CMS 837i and NOE Tracker – A Process Comparison

NOETracker
CMS 837I vs. NOETracker

On July 27, 2017, CMS issued Change Request 10064 describing a new process for submitting NOEs. This system, to be introduced in January of 2018, will allow hospices to use their billing software to create special claim files in the ANSI 837i format that contain NOE information.

The MACs will then receive these files just as they do actual claims. When they arrive, they will strip out the non-NOE data and post what would normally have been keyed into the FISS system as if it had been done manually through DDE. From this point, the transaction will be processed identically regardless of which method was used to deliver it, the 837i or DDE.

CMS developed this solution with help from NAHC. It is a significant effort to provide a path for providers and their vendors to develop solutions that could reduce the financial impact of keying errors that cause a majority of the rejected NOEs and associated penalties.

The idea of this project is to create a new “front end” to the FISS system, replacing the DDE screens with an industry standard record layout that could be used to submit this data system to system, as is done with claims.

The way the data will be delivered is through the 837i. This specification has been the required standard for all hospice claims (Institutional Provider Claims) for the last twenty years. This process, if implemented as it was intended, would provide two opportunities for validating the NOE data. First, by the vendor when the 837i is created, then by CMS when the claim batch is edited and a 277CA claim status report is returned. The data entry process through DDE has no edits to verify data entered manually.

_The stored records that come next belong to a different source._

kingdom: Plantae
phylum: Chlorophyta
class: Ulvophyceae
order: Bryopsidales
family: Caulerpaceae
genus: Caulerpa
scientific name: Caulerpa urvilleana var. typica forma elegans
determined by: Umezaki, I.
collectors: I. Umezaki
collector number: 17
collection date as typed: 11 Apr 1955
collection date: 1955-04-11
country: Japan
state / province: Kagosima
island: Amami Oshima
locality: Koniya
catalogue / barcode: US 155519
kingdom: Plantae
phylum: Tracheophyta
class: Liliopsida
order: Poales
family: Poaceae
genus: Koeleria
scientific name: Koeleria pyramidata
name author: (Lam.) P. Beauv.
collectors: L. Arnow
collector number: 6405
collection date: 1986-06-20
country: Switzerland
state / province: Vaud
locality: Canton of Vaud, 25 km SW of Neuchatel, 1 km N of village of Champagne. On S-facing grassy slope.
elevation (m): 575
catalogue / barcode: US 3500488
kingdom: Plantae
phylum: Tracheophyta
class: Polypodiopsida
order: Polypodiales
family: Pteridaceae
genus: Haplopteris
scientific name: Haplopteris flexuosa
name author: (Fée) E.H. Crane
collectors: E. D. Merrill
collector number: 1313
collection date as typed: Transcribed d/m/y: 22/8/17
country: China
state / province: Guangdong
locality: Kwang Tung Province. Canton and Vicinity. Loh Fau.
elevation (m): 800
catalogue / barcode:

On the surface, the idea seems simple enough. However, actually implementing it will not be easy.

First, creating the 837i. This transaction is used to send claim data to health plans for payment. It is created by most providers through their patient accounting systems or EMR. For hospices, it is usually processed on a monthly basis or when patients are discharged. The data used in this transaction is normally collected and verified after admission. With the NOE, the transaction must be sent immediately, as soon as the data is ready. If it is not sent within five days of admission, the provider is subject to non-covered services.